Quote:
Originally Posted by Willravel
Spoiler: The ship on the ground being built in Iowa as Kirk stares longingly wasn't necessarily the Enterprise. IIRC, they build the prototype of each class of ship on Earth because it's not simply an assembly line type of operation. It could have been the USS Constitution, which was launched in 2244, a year before the Enterprise was built in orbit at the SF Fleet Yards. Kirk was in Starfleet for 3 years. /
|
Spoiler:
I still take issue with it. No starship builder in their right mind would even assemble a prototype at the bottom of a gravity well. It just makes no sense--in earth gravity, you've got to build a structure to withstand gravity. You're not building a ship, you're building a building.
Quote:
Originally Posted by Willravel
Spoiler: The black hole essentially negated warp drive as it was warping space the same way a warp drive might, so they needed a more traditional method of propulsion. Also, if you remember from Star Trek Insurrection, ejecting the core and detonating it is the ultimate dues ex machina in the Trek Universe. It can literally do anything you need it to do.
|
Deus ex machina irritates me even when the ancient Greeks do it. Spoiler:
Never mind that you can't fly through a singularity and survive. It's Trek-consistent, but it's bad science. There's no "flying through". Whatever passes the event horizon is consumed and never heard from again.

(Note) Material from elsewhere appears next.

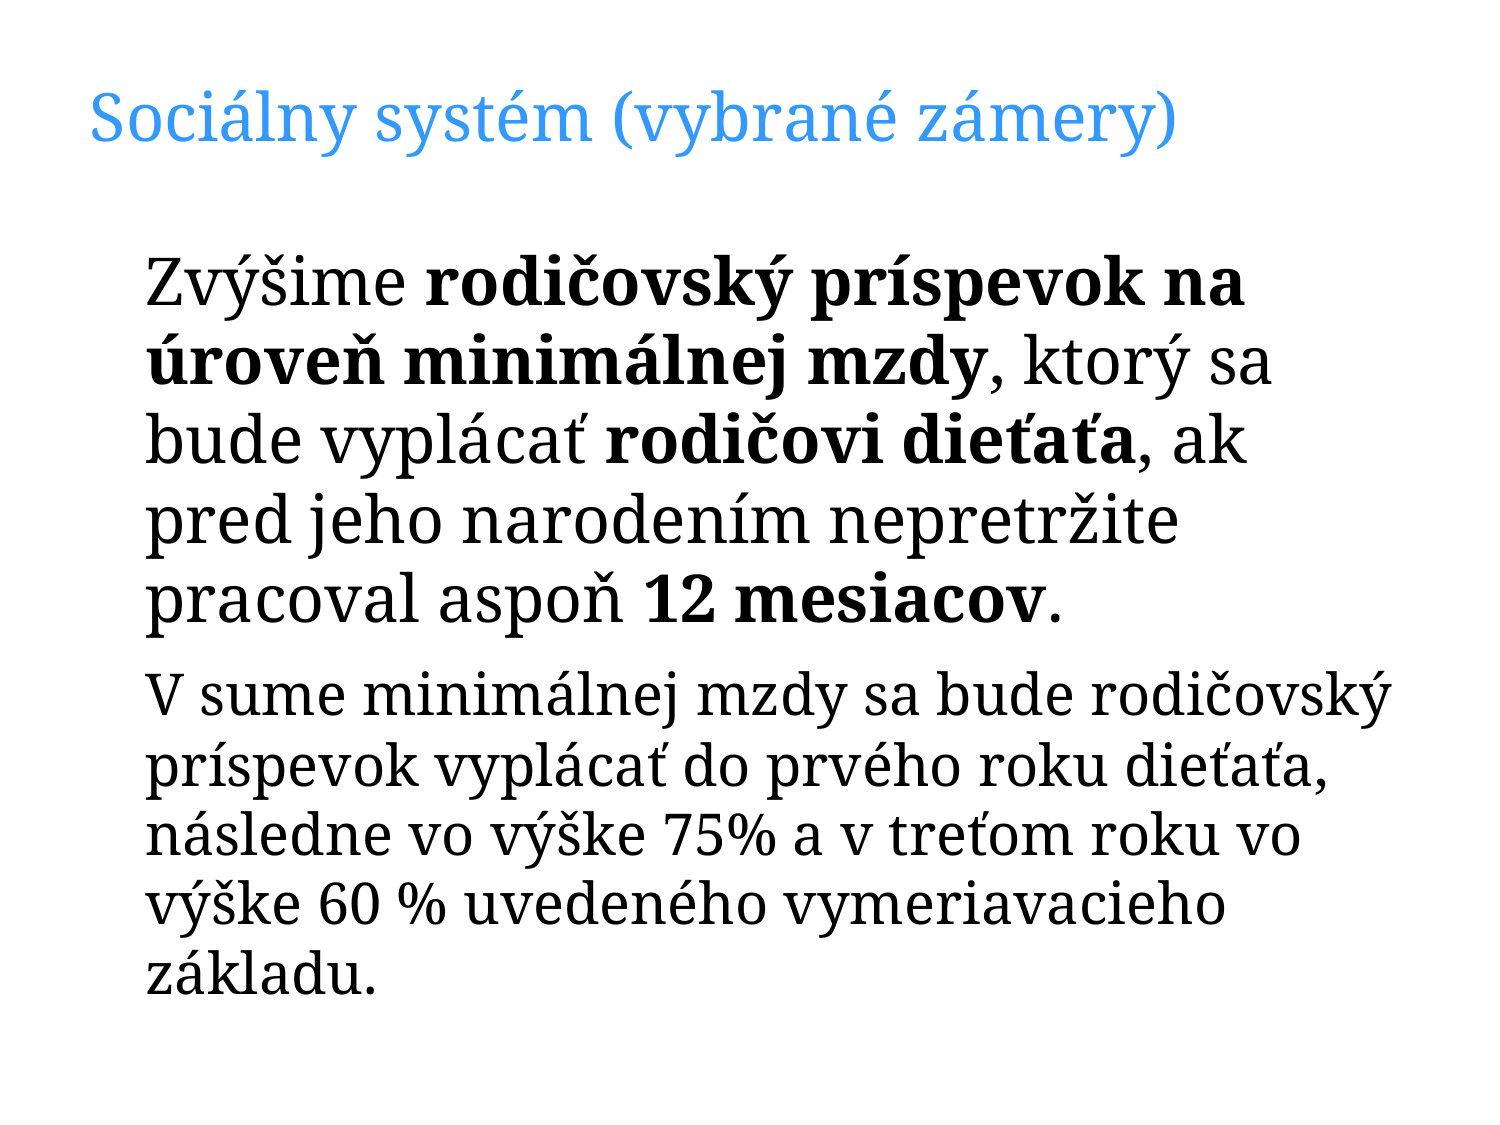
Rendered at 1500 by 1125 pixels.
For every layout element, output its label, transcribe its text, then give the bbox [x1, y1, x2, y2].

Even information can't escape.
Oh also: Spoiler:
I wanted the Spock/Uhura romance explained by a change in the timeline too. I liked it, but it's a pretty significant alteration of events, and I would have liked some sort of hint of how that happened, when there wasn't even a whiff of it in the "original" timeline.
Don't get me wrong, I really REALLY enjoyed it. And on some level it wouldn't be Star Trek without technical quibbles about the science of the thing.